Innate immune agonists conjugated to nanolipoproteins elicit robust inflammatory responses in mouse macrophages: implications for host-based therapeutics.

Abstract Modulation of the innate immune system has the potential to provide transient, non-specific protection from a variety of infectious organisms. We hypothesize that combinatorial formulations of synthetic innate immune agonists may significantly enhance protection over single-agonist formulations. To readily incorporate multiple, chemically diverse agonists onto a single particulate platform for co-localized delivery, nanolipoprotein particles (NLPs) will be used.

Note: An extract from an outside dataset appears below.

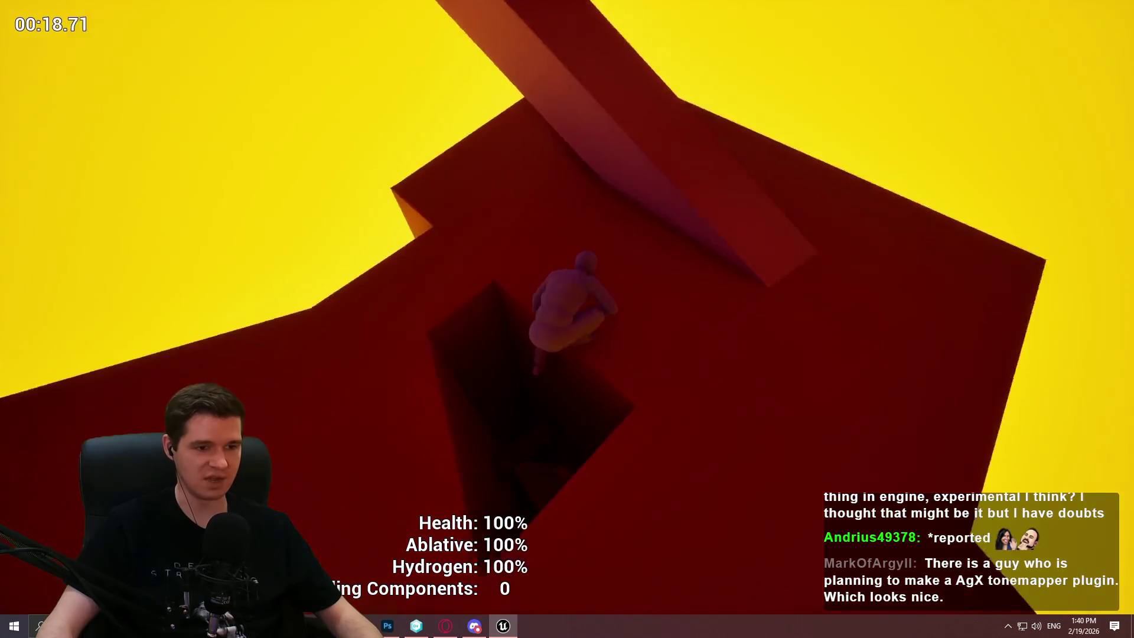
pyautogui.press('Escape')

NLPs are discoidal, nanometer-sized particles comprised of self-assembled phospholipid membranes and apolipoproteins, analogous to reconstituted HDLs. NLPs assembled with human apolipoproteins have been used for numerous biotechnology applications, including membrane protein solubilization, drug delivery, and diagnostic imaging. NLPs can be functionalized to incorporate myriad agonists, including CpG-containing oligonucleotides, monophosphoryl Lipid A, muramyl dipeptide, flagellin, and an LL-37 analog. Development of NLPs incorporating CpGs and MPLA will be described, as well as preliminary results from in vitro analyses, including quantitative inflammatory cytokine secretion, cellular cytotoxicity, and cellular localization. Our data indicate that agonist:NLP constructs are internalized by macrophages, are immunostimulatory, and induce low levels of cellular cytotoxicity.